Monday, February 21, 2005

Groups Thirst for Change by Nastassja Noell

This article by Nastassja Noell quotes me talking about the protest I was a part of at DePaul against Coca-Cola.

The link to the article on the DePaulia's website is available here.

Groups thirst for change
by Nastassja Noell
Staff Writer

DePaul students were accused of violating fire codes as they gathered in the hallway of the 22nd floor of the Loop Campus CNA building on Wednesday.

The students were calm but firm, repeating to the administrative staff that their purpose was to show support for a private meeting being held between DePaul President Father Hochschneider, student representative Ben Meyer and five Coca-Cola executives to discuss the possibilities for an investigation into human rights violations at Coca-Cola bottling plants in Colombia, South America.

DePaul currently has an exclusive contract with Coca-Cola, but is considering terminating the contract as labor practices of the corporation may be in violation of DePaul’s Vincentian values.

Student groups at DePaul and around the world have been protesting against Coca-Cola since July 2003. Activists cite the assassination of nine union leaders, the kidnapping and harassment of union members and their families, and a U.S. District Court ruling which validated the human rights case against the Coca-Cola bottling plant and the Colombian paramilitary as motivation for their actions.

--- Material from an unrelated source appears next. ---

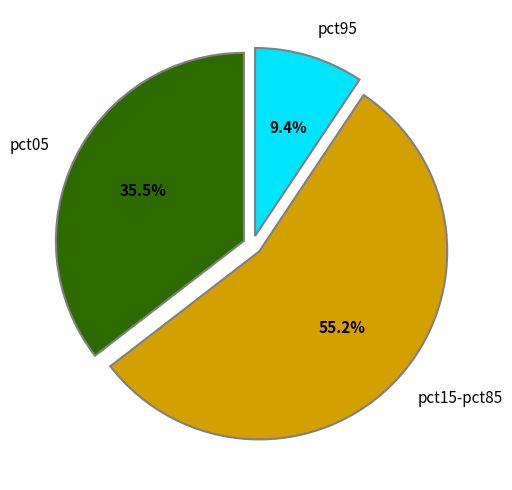

What is the smallest slice in the pie chart?

pct95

“We are a coalition of student groups, Activist Student Union (ASU), DePaul Student’s Against War (DSAW), DePaul Alliance for Latino Empowerment (DALE) and Concerned Black Students (CBS) … who got together and realized that this was an important issue to the DePaul Community,” said Matt Muchowski, a junior political science student who visited the bottling plants in Colombia last summer. “We decided to take up this issue of solidarity with Colombian trade unionist to heed their call to boycott Killer Coke.”

“My concern is for the rights of the Colombians because I strongly believe Colombians should not be denied the right of liberty for the benefit of the few,” said Erika Abad, a Latin American Studies student and an Amate House resident.

Currently, DePaul administration is attempting to maintain an amicable relationship with Coca-Cola, and is negotiating with the student requests and the Coca-Cola corporation.

“I don’t think [the meeting] was positive,” said Meyer. “Coca-Cola is telling their side of the story and DePaul is eating it up; we need to get this contract cut.”

“The meeting was productive,” said Lori Billingsley, the Director of Issues Communications and Corporate Media Relations for Coca-Cola. “We were happy to do it.”

Officially, Coca-Cola does not take responsibility for the assassinations and human rights violations at bottling plants in Colombia. At the U.S. District Court case in Miami, Coca-Cola argued that the corporation is not explicitly responsible for labor issues in the subcontracted bottling plants and has no power in the situation.

In the meeting, Coca-Cola executives said that union members are attacked because Colombian paramilitaries mistakenly associate labor leaders with the rebel guerilla group Revolutionary Armed Forces of Colombia (FARC), not because the paramilitaries are hired by Coca-Cola or affiliated bottling plants.

“The Coca-Cola Company and our bottler have investigated the claims regarding human rights abuses in Colombia and found no evidence to support them,” said the company in an official press release.

The company states that the bottling companies, local unions and bottling companies will provide transportation to work, loans for secure housing and cellular phones for employees who feel unsafe, though the Coca-Cola corporation’s role in this protective strategy is not stated.

Students from the University of Chicago and DePaul want an independent investigation by the Workers Rights Consortium (WRC). Meyer stated that the Coca-Cola executives will not allow the WRC investigation, and would prefer an investigation by the Fair Labor Association (FLA). Five years ago during the anti-sweatshop movement, DePaul chose to join the WRC instead of the FLA, because the WRC is independent of any corporate influence.

“We should not support any investigation through the FLA, we are with the WRC,” said Muchowski. “By Coca-Cola trying to avoid the WRC investigation it is an implicit statement of their guilt.”

“The contract will be renegotiated in 2006. If this issue is unresolved by the time of renegotiation then we should terminate the contract with Coca-Cola,” said Meyer.

Scott Scarborough, who handles campus contracts, could not give a statement because he did not attend the meeting.

“If they don’t kick off Coke from campus … the school should allow alternatives for students who do not want to drink or support Coca-Cola,” said Diana Alfara, vice president of DALE.
“It was a faux-meeting,” said Ryan Feigenbaum, a junior philosophy student.